In addition to feminist and LGBTQ activists, the “Academics for Peace”

network and other professional solidarity networks modeled on the academic advocacy group, have taken a lead in challenging President Erdoğan‟s increasing authoritarianism, the government‟s growing social conservatism, especially in relation to gender norms and sexuality, as well as its brutal crackdown on Kurdish communities. However, the most recent crackdown following the failed military coup in July 2016, has led to an even more extreme politically authoritarian and socially conservative context in which dissent, critique and the support of women and ethnic, religious and sexual minorities has become extremely dangerous and difficult.

• Data block:
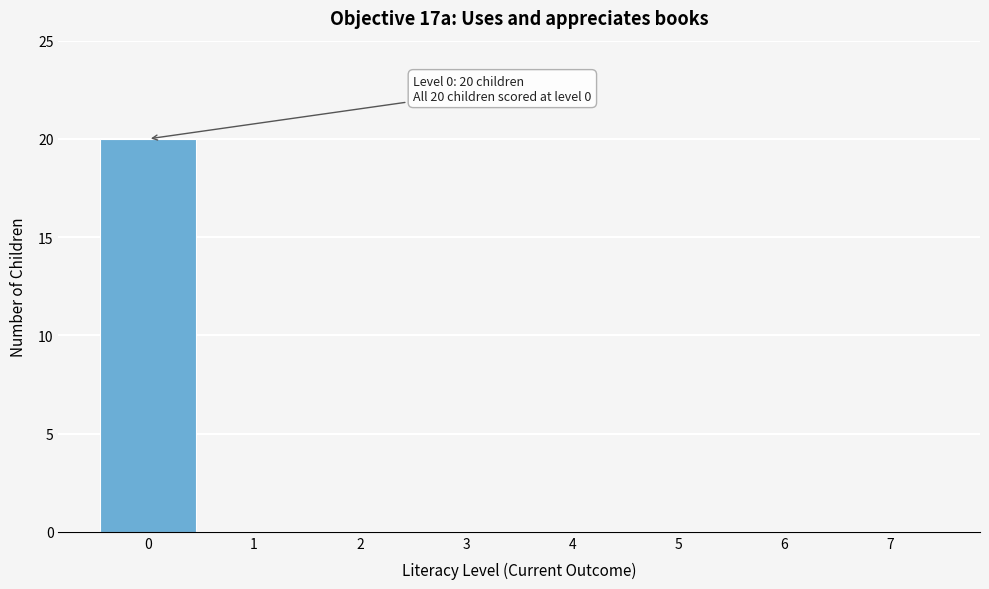

Reading right to left, transcribe all the data shown in this chart.

7=0	6=0	5=0	4=0	3=0	2=0	1=0	0=20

• Exercise: Please answer from the passage on dissent in Turkey: what event did the most recent crackdown follow?

• Solved problem: The failed military coup in July 2016.